La méthode doit être très claire. Ce que l’on nous a présenté ne correspondait ni à notre demande ni aux propos de Gérald Darmanin dans sa lettre de juillet au sujet des états généraux du service public. Nous nous sommes étonnés de l’absence d’un volet attendu sur l’évolution des missions de la fonction publique et des services publics en fonction des besoins de la population. La méthode doit aujourd’hui être précisée, pour connaître la finalité exacte et le traitement qui sera fait des réponses récoltées. Il ne faut pas que l’on utilise cette consultation pour dire quelles missions ou quels services publics seront concernés par une diminution d’effectifs. Au contraire, elle doit servir à engager une réflexion plus large dans le cadre du dialogue social pour faire aller de l’avant la fonction publique et ce par un large débat autour des missions de service public où les agents comme les usagers seraient consultés.

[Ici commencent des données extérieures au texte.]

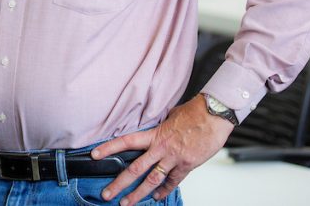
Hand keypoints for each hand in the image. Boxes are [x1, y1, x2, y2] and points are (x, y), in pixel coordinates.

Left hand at [90, 95, 232, 203]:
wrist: (214, 116)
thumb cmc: (194, 112)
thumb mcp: (170, 116)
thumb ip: (160, 126)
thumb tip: (155, 128)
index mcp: (155, 134)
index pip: (126, 141)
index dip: (109, 148)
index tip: (94, 155)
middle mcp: (162, 148)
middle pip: (136, 169)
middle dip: (119, 183)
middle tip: (107, 194)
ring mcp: (174, 159)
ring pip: (152, 181)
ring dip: (138, 194)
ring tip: (127, 203)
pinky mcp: (187, 166)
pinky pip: (172, 182)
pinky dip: (164, 191)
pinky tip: (157, 197)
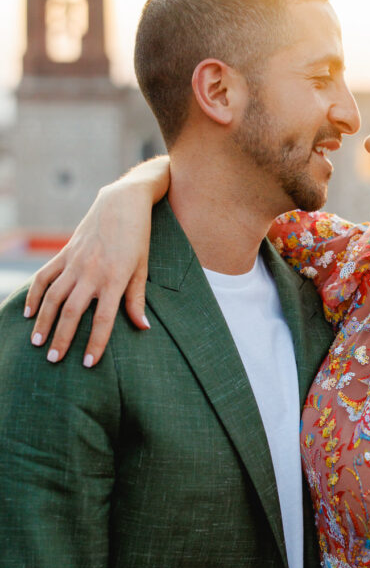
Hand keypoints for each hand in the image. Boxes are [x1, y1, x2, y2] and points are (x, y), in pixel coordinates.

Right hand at [25, 175, 159, 365]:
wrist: (122, 203)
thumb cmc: (138, 238)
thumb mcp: (143, 268)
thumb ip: (137, 299)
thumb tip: (143, 327)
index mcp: (114, 279)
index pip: (103, 320)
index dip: (95, 343)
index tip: (88, 364)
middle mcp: (91, 273)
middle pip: (71, 312)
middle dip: (61, 338)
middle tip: (53, 360)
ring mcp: (74, 262)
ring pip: (53, 297)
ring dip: (43, 321)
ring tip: (37, 343)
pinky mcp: (64, 253)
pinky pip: (45, 276)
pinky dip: (34, 294)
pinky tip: (29, 313)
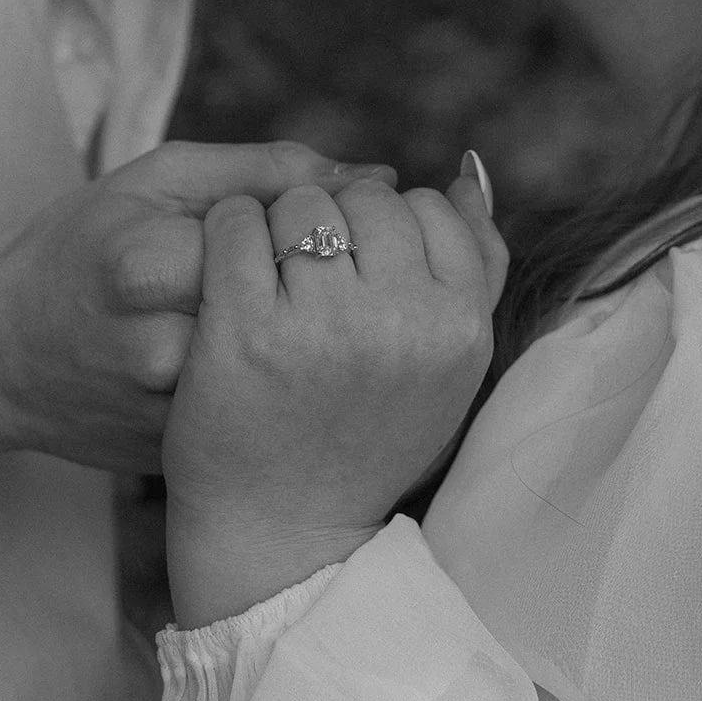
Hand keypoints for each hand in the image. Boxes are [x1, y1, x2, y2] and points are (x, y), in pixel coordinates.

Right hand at [0, 141, 389, 471]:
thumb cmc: (81, 247)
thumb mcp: (159, 181)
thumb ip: (268, 170)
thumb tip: (381, 178)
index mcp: (147, 266)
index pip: (283, 236)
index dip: (307, 225)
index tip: (292, 222)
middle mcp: (159, 350)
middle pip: (295, 305)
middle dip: (310, 282)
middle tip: (291, 269)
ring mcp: (172, 416)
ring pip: (291, 363)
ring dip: (304, 334)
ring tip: (277, 312)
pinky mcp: (183, 459)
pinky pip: (269, 410)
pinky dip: (281, 382)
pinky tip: (265, 361)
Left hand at [163, 166, 506, 625]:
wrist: (283, 532)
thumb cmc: (369, 432)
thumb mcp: (449, 360)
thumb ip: (475, 260)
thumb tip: (468, 168)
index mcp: (458, 326)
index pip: (428, 207)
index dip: (387, 231)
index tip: (364, 276)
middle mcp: (400, 323)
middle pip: (366, 196)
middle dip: (336, 219)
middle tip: (315, 279)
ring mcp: (321, 326)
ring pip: (301, 201)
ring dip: (278, 224)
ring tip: (273, 280)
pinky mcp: (245, 331)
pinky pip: (236, 222)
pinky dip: (227, 231)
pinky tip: (226, 273)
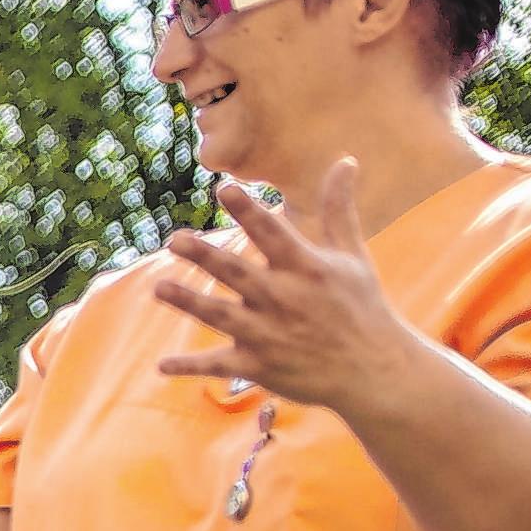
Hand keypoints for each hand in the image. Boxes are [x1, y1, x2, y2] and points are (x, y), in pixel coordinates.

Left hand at [151, 162, 412, 410]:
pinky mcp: (259, 366)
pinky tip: (161, 366)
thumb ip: (338, 210)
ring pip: (220, 316)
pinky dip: (190, 367)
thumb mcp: (352, 256)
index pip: (273, 233)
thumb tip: (346, 160)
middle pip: (237, 273)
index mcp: (307, 268)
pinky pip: (218, 366)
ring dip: (188, 302)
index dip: (248, 210)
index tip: (224, 188)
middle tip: (173, 239)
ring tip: (157, 287)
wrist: (373, 370)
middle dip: (204, 256)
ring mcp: (268, 335)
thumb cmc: (360, 307)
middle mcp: (284, 299)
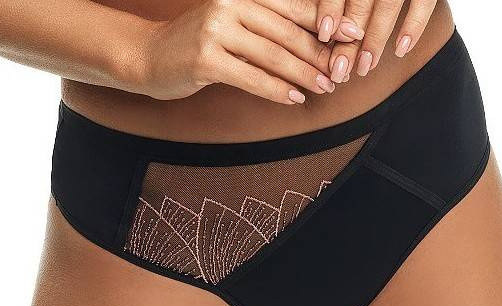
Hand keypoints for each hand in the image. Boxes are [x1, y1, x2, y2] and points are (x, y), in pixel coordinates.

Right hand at [116, 0, 349, 104]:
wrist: (149, 56)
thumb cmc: (197, 42)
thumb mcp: (232, 22)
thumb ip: (266, 25)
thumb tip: (317, 37)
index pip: (292, 6)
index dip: (326, 22)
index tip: (353, 35)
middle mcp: (229, 3)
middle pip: (287, 32)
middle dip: (319, 53)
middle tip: (342, 70)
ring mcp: (216, 30)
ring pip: (274, 55)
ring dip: (304, 74)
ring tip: (325, 87)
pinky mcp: (206, 59)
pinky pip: (252, 78)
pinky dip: (277, 90)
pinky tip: (295, 98)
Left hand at [315, 0, 437, 81]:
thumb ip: (342, 1)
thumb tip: (326, 31)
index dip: (331, 10)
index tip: (325, 35)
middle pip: (360, 4)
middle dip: (349, 39)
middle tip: (340, 69)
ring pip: (387, 7)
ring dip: (375, 39)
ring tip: (365, 66)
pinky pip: (423, 4)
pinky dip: (413, 27)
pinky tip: (401, 50)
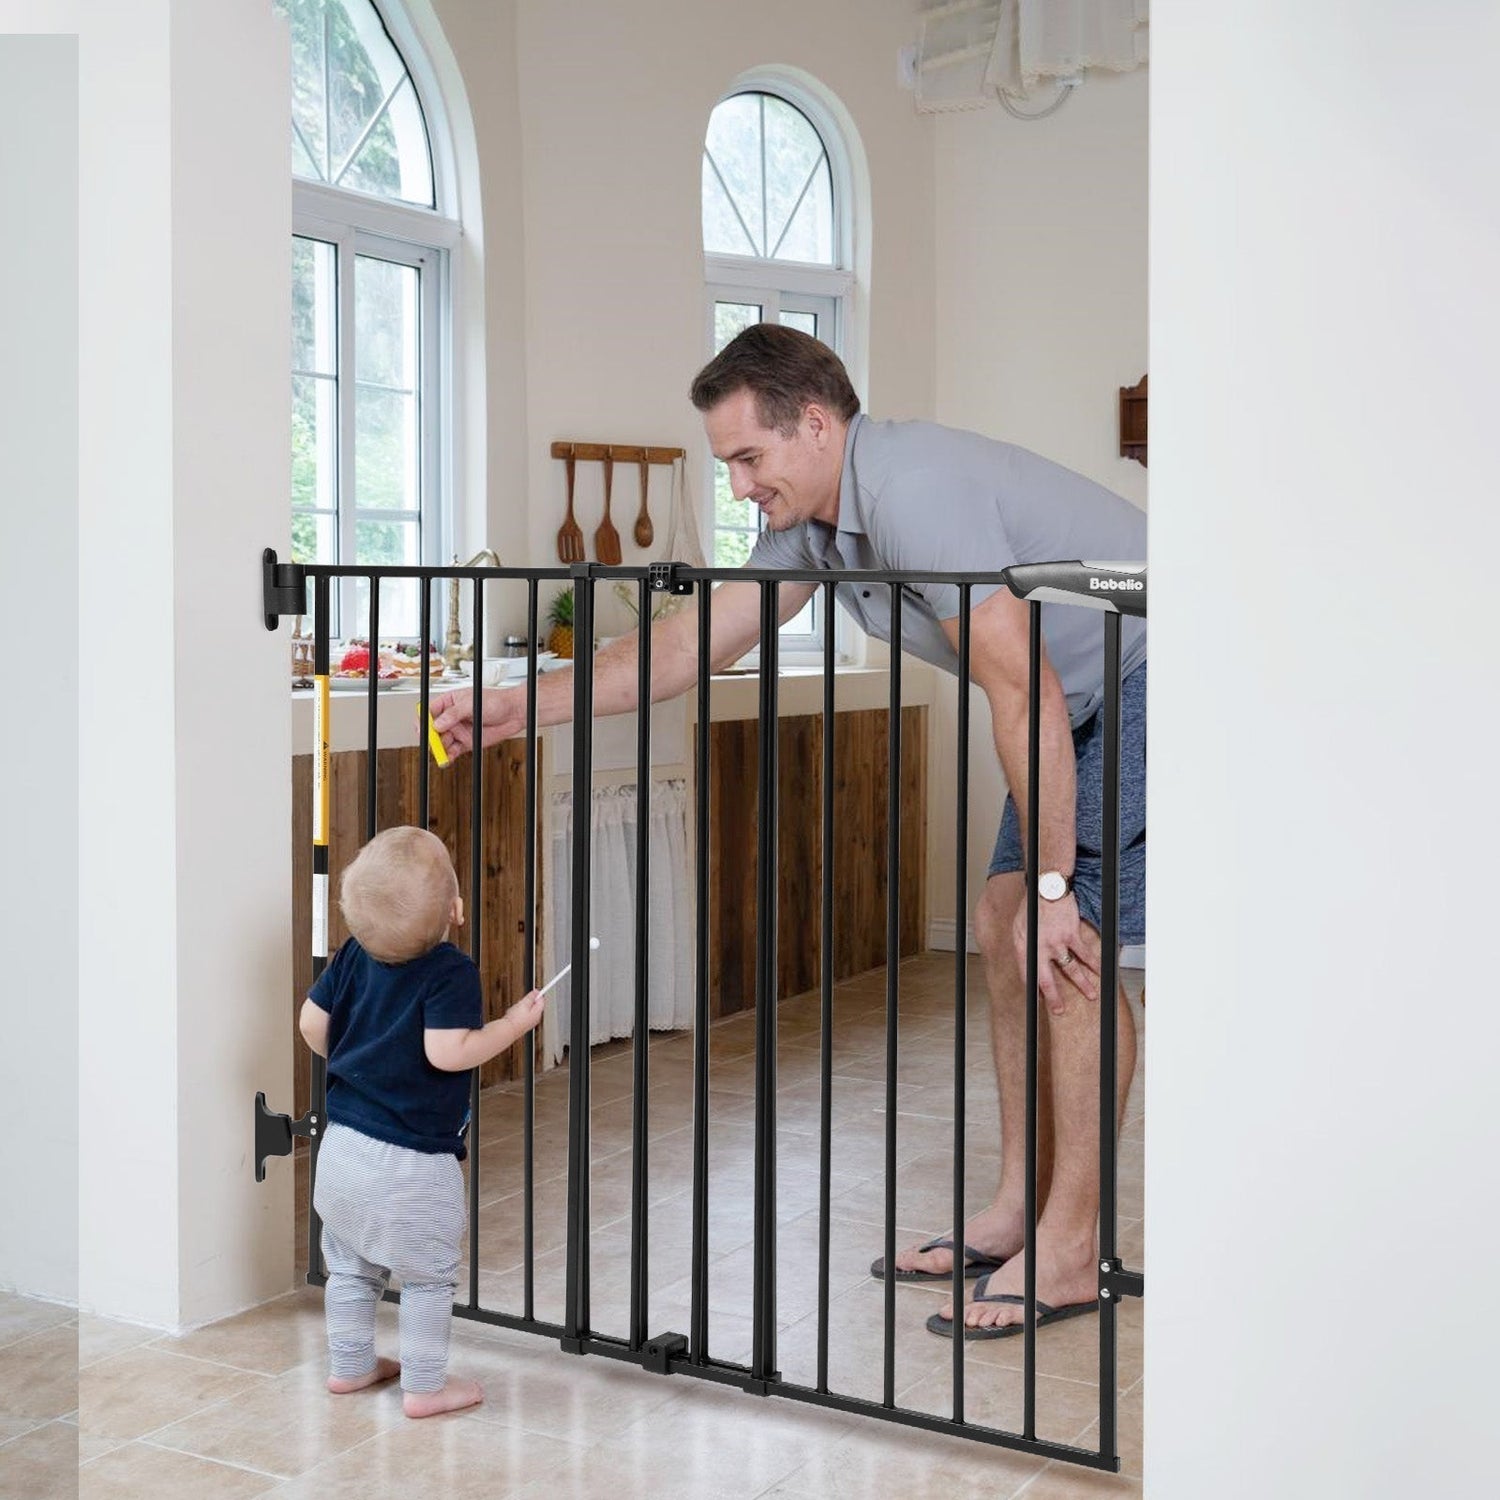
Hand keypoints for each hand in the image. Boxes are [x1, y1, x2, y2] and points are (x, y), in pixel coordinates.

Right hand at [430, 685, 526, 759]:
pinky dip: (449, 756)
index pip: (429, 712)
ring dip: (440, 748)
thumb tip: (437, 724)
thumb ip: (453, 714)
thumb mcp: (471, 704)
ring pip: (442, 742)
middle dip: (432, 737)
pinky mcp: (466, 742)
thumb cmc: (496, 702)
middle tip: (435, 743)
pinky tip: (448, 758)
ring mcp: (458, 730)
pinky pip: (453, 751)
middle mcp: (451, 718)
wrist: (514, 714)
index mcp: (449, 702)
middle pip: (433, 729)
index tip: (423, 729)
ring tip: (443, 751)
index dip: (424, 721)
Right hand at [506, 989, 546, 1035]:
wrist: (507, 1031)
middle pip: (534, 1005)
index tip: (533, 991)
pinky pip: (521, 1016)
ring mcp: (529, 1023)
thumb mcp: (524, 1003)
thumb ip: (531, 997)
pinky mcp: (522, 1025)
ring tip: (515, 1010)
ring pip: (526, 1010)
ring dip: (520, 1008)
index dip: (537, 995)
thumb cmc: (516, 1019)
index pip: (542, 1001)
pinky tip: (511, 1015)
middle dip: (527, 1002)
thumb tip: (536, 992)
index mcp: (538, 1013)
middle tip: (521, 1002)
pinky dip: (516, 1014)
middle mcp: (535, 1019)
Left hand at [1013, 894, 1100, 1013]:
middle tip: (1060, 1010)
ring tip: (1091, 995)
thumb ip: (1023, 947)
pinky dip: (1094, 964)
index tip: (1039, 1001)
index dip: (1033, 990)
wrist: (1047, 889)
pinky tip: (1099, 972)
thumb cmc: (1033, 907)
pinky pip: (1084, 954)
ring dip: (1082, 984)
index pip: (1027, 974)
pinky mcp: (1071, 935)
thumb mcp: (1018, 927)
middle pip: (1047, 980)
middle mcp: (1039, 948)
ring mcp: (1056, 943)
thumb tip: (1028, 963)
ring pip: (1071, 970)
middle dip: (1054, 998)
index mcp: (1024, 946)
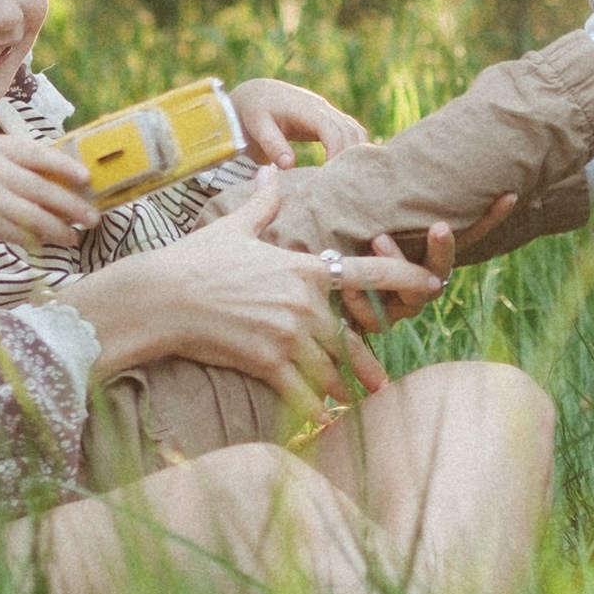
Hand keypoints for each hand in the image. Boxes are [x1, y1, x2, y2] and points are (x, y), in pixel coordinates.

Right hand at [0, 132, 96, 257]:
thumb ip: (25, 167)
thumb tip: (74, 180)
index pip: (38, 153)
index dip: (65, 166)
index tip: (87, 178)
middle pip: (41, 187)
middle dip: (71, 205)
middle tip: (92, 217)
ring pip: (33, 214)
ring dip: (58, 228)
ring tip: (73, 237)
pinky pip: (20, 232)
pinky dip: (38, 239)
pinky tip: (51, 242)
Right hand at [72, 171, 440, 422]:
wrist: (159, 297)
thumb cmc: (194, 259)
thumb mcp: (233, 227)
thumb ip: (262, 203)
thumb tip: (270, 172)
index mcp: (304, 266)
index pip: (368, 273)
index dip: (405, 280)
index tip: (433, 285)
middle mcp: (304, 302)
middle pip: (351, 336)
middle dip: (365, 361)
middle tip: (380, 380)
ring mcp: (288, 335)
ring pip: (330, 369)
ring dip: (340, 387)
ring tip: (351, 402)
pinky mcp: (268, 363)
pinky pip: (302, 393)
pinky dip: (314, 409)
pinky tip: (322, 422)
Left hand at [229, 75, 368, 167]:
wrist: (256, 94)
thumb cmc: (255, 112)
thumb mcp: (258, 127)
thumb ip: (273, 144)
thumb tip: (289, 165)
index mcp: (305, 109)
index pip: (332, 130)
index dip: (336, 152)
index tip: (330, 176)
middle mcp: (322, 108)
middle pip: (349, 131)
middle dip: (349, 158)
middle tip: (340, 185)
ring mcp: (328, 112)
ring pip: (355, 131)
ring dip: (355, 153)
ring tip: (346, 179)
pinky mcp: (329, 120)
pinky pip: (350, 132)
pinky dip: (353, 148)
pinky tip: (347, 169)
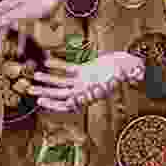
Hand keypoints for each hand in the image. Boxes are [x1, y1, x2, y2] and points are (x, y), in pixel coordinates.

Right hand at [0, 0, 80, 54]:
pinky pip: (22, 31)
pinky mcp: (31, 17)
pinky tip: (21, 52)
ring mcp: (22, 12)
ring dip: (3, 42)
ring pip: (8, 29)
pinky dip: (20, 41)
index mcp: (8, 4)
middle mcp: (12, 8)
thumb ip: (9, 17)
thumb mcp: (27, 11)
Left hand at [28, 52, 144, 111]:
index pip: (72, 103)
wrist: (130, 64)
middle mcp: (85, 90)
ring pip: (62, 82)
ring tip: (34, 77)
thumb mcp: (129, 73)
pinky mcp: (84, 70)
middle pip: (61, 93)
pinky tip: (47, 61)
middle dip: (45, 92)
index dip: (55, 104)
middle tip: (30, 90)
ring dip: (47, 80)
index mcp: (93, 94)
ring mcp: (84, 80)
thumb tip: (136, 75)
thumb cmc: (130, 70)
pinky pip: (68, 69)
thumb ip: (131, 75)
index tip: (42, 102)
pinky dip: (58, 65)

Lors de son discours à l’occasion de la Conférence nationale des territoires, le 17 juillet dernier, le chef de l’État a fait part de son souhait de mettre en place une gestion différenciée des trois fonctions publiques [État, territoriale et hospitalière, ndlr], en proposant notamment une différenciation du point d’indice entre les versants. Une proposition qui n’a toujours pas été précisée. Quelles pourraient être les conséquences d’un tel dispositif ?

J’espère que cette annonce ne verra jamais le jour, ce serait sinon une erreur très très grave pour notre pays et pour les agents publics. Bien plus que des conséquences sur la mobilité entre les trois versants, la décorrélation de la gestion du point d’indice pourrait remettre en cause le statut même des fonctionnaires, notamment en impactant le principe d’égalité entre les agents de la fonction publique d’État, de la territoriale et de l’hospitalière.